On Monday night, Bangor city councilors approved the purchase of a rundown home at 171 Garland St. and gave a plot of land at 120 Third St. to Habitat for Humanity.
The Garland Street property, a boarded up apartment building half a block from Chapin Park, has long drawn the ire of neighbors. Its owner tried to launch a rehabilitation project several years ago, but that effort stalled for lack of financing. Bangor code enforcement officials examined the property, found it was too far gone to renovate and determined it would need to be demolished. The purchase price is $10,000.
In October, city councilors voted to demolish several buildings, including one at 108 Third St., a burned-out home adjacent to 120 Third St. The lot at 120 Third St. is empty, cluttered with debris.
The council voted to sell that .23-acre plot to Habitat for Humanity at a cost of $1, under the condition Habitat build a single-family home on the site. The group has been looking for a spot to launch a new building project in Bangor for several years. A neighborhood revitalization effort is underway in the West Side Village, which includes Third Street. An important goal in that effort is increasing the number of single-family homes.

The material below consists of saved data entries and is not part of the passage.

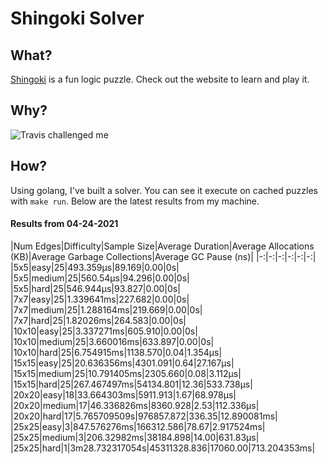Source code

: # Shingoki Solver

## What?
[Shingoki](https://www.puzzle-shingoki.com) is a fun logic puzzle. Check out the website to learn and play it.

## Why?

![Travis challenged me](https://user-images.githubusercontent.com/23204038/112846696-f1f1fb00-906b-11eb-9693-3130ce4e78d7.png)

## How?

Using golang, I've built a solver. You can see it execute on cached puzzles with `make run`. Below are the latest results from my machine.

</startResults>

#### Results from 04-24-2021

|Num Edges|Difficulty|Sample Size|Average Duration|Average Allocations (KB)|Average Garbage Collections|Average GC Pause (ns)|
|-:|-:|-:|-:|-:|-:|
|5x5|easy|25|493.359µs|89.169|0.00|0s|
|5x5|medium|25|560.54µs|94.296|0.00|0s|
|5x5|hard|25|546.944µs|93.827|0.00|0s|
|7x7|easy|25|1.339641ms|227.682|0.00|0s|
|7x7|medium|25|1.288164ms|219.669|0.00|0s|
|7x7|hard|25|1.82026ms|264.583|0.00|0s|
|10x10|easy|25|3.337271ms|605.910|0.00|0s|
|10x10|medium|25|3.660016ms|633.897|0.00|0s|
|10x10|hard|25|6.754915ms|1138.570|0.04|1.354µs|
|15x15|easy|25|20.636356ms|4301.091|0.64|27.167µs|
|15x15|medium|25|10.791405ms|2305.660|0.08|3.112µs|
|15x15|hard|25|267.467497ms|54134.801|12.36|533.738µs|
|20x20|easy|18|33.664303ms|5911.913|1.67|68.978µs|
|20x20|medium|17|46.336826ms|8360.928|2.53|112.336µs|
|20x20|hard|17|5.765709509s|976857.872|336.35|12.890081ms|
|25x25|easy|3|847.576276ms|166312.586|78.67|2.917524ms|
|25x25|medium|3|206.32982ms|38184.898|14.00|631.83µs|
|25x25|hard|1|3m28.732317054s|45311328.836|17060.00|713.204353ms|
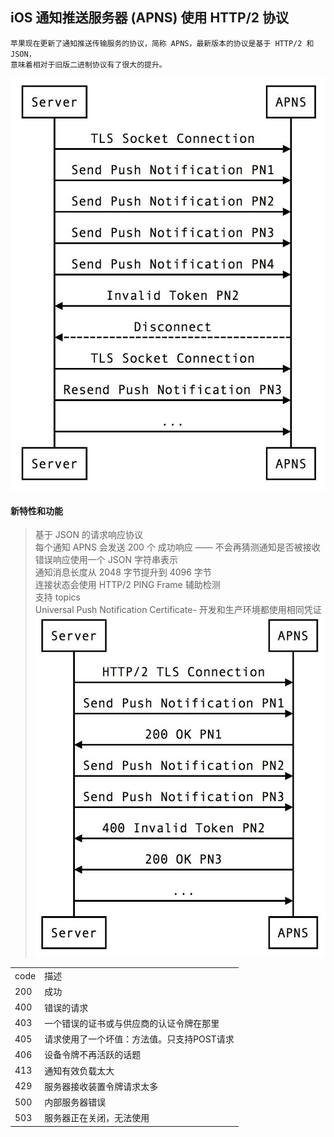 ## iOS 通知推送服务器 (APNS) 使用 HTTP/2 协议
    苹果现在更新了通知推送传输服务的协议，简称 APNS，最新版本的协议是基于 HTTP/2 和 JSON，   
    意味着相对于旧版二进制协议有了很大的提升。

![Image text](https://github.com/huskyv/huskyv-push/blob/master/img/675337-1b7dfc31c2f70319.jpg)
#### 新特性和功能
> 基于 JSON 的请求响应协议  
> 每个通知 APNS 会发送 200 个 成功响应 —— 不会再猜测通知是否被接收  
> 错误响应使用一个 JSON 字符串表示  
> 通知消息长度从 2048 字节提升到 4096 字节  
> 连接状态会使用 HTTP/2 PING Frame 辅助检测  
> 支持 topics  
> Universal Push Notification Certificate- 开发和生产环境都使用相同凭证
![Image text](https://github.com/huskyv/huskyv-push/blob/master/img/675337-b47174b3f5db329d.jpg)
<table>
    <tr>
        <td>code</td>
        <td>描述</td>
    </tr>
    <tr>
          <td>200</td>
          <td>成功</td>
    </tr>
     <tr>
          <td>400</td>
          <td>错误的请求</td>
     </tr>
     <tr>
          <td>403</td>
          <td>一个错误的证书或与供应商的认证令牌在那里</td>
     </tr>
     <tr>
           <td>405</td>
           <td>请求使用了一个坏值：方法值。只支持POST请求</td>
     </tr>
     <tr>
           <td>406</td>
           <td>设备令牌不再活跃的话题</td>
     </tr>
    <tr>
           <td>413</td>
           <td>通知有效负载太大</td>
    </tr>
     <tr>
           <td>429</td>
           <td>服务器接收装置令牌请求太多</td>
     </tr>
     <tr>
           <td>500</td>
           <td>内部服务器错误</td>
     </tr>
     <tr>
           <td>503</td>
           <td>服务器正在关闭，无法使用</td>
     </tr>
</table>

“We’re excited to find a new family,” Robin Perkins, a Habitat board member, said after the meeting. She said families could apply online or find out whether they’re eligible for the program at habitatbangor.org. Once a family is selected, Habitat will work with them to design and build their new home.
After the building next door at 108 Third St. comes down, the city plans to use funding from the Neighborhood Stabilization Program, which provides federal funding toward efforts to revitalize communities plagued by foreclosures or abandonment, to build another single-family home. The details and cost of that project are still being sorted out.
“The one dilapidated very unsightly lot would get turned into two nice single-family homes,” Jeff Wallace, Bangor’s housing rehabilitation coordinator, said last week.
The city is in the midst of a push to clear out abandoned and dangerous properties after the City Council made it clear during the past year that it should be a priority.
Bangor officials have a list of 87 properties registered as being vacant or abandoned. There is a second list of nearly 50 homes, former businesses and apartments the city knows or believes are vacant but have not yet been registered.
The city is asking neighbors to be patient as it chips away at the eyesores that serve as a refuge for squatters, can be fire hazards and drive down property values in the area. Director of Community and Economic Development Tanya Emery and Code Enforcement Officer Jeremy Martin have said their departments receive multiple calls every day from people who want to know why one building or another hasn’t yet been torn down.
“We’re very excited that people see positive impacts in their neighborhood from removing some of these structures,” Emery said, but removing blight doesn’t happen overnight.
Many properties on the city’s list are bank owned and tied up in a lengthy foreclosure process. Several have owners who are difficult to track down or are unresponsive to the city’s attempts to reach them.
“People have to remember that there is a legal process the city has to go through to take care of these,” Emery said. “It’s not as quick and simple as people might think.”
At several of the more oft complained about properties, the city has been putting signs over boarded-up windows that read, “We’re working on it!”